For Faye it’s all about home comforts. “Sometimes I just miss sitting on a couch,” she muses.
“And if the Wi-Fi in the digs isn’t very good then I can’t catch up on Neighbours,” wails Katy.
“At home I have a huge bear called Teddy. He’s too big to tour and so I miss him,” sighs Rachelle.
“A guaranteed decent shower! The one I’m in now feels like I’m being whipped,” grumbles Lauren.
It is all pretty down to earth stuff, but that’s who they are: down-to-earth girls who just happen to be supremely talented and who have been entrusted with a wonderful story to tell.
With Manchester being home turf for Lauren, Katy and Sarah, the girls are especially looking forward to Salford.

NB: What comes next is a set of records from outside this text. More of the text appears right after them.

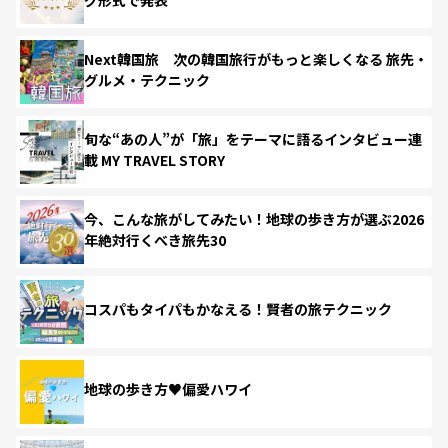
Next韓国旅 次の韓国旅行がもっと楽しくなる 旅先・
グルメ・テクニック
旬な“あの人”が「旅」をテーマに語るインタビュー連
載 MY TRAVEL STORY
今、こんな旅がしてみたい！地球の歩き方が選ぶ2026
年絶対行くべき旅先30
コスパもタイパもかなえる！賢者の旅テクニック
地球の歩き方♥偏愛ハワイ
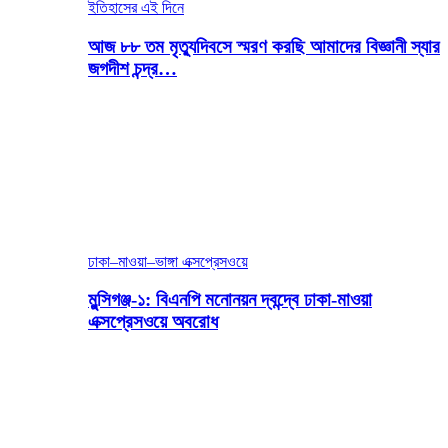
ইতিহাসের এই দিনে
আজ ৮৮ তম মৃত্যুদিবসে স্মরণ করছি আমাদের বিজ্ঞানী স্যার
জগদীশ চন্দ্র…
ঢাকা–মাওয়া–ভাঙ্গা এক্সপ্রেসওয়ে
মুন্সিগঞ্জ-১: বিএনপি মনোনয়ন দ্বন্দ্বে ঢাকা-মাওয়া
এক্সপ্রেসওয়ে অবরোধ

“I have very vivid memories of being around three-years-old and watching Alice in Wonderland in Manchester. They looked so pretty and I wanted to do what they did so much,” Katy smiles at the memory of her toddler self. “Getting to open in Manchester was incredible; I can’t put it into words. All the years of training, the endless lifts my parents gave me to classes – it all paid off. To have my family there and for them to hear that insane response was just amazing. Salford will be the same,” she says, a mile-wide smile revealing how significant support on home turf is to her.
As I wend my way home after the evening performance I do so a full heart, having been reminded what – and who – truly matters. I’ve shed a few tears, but I have also sung myself hoarse and laughed myself silly. Thanks, girls. I’ll definitely Take That.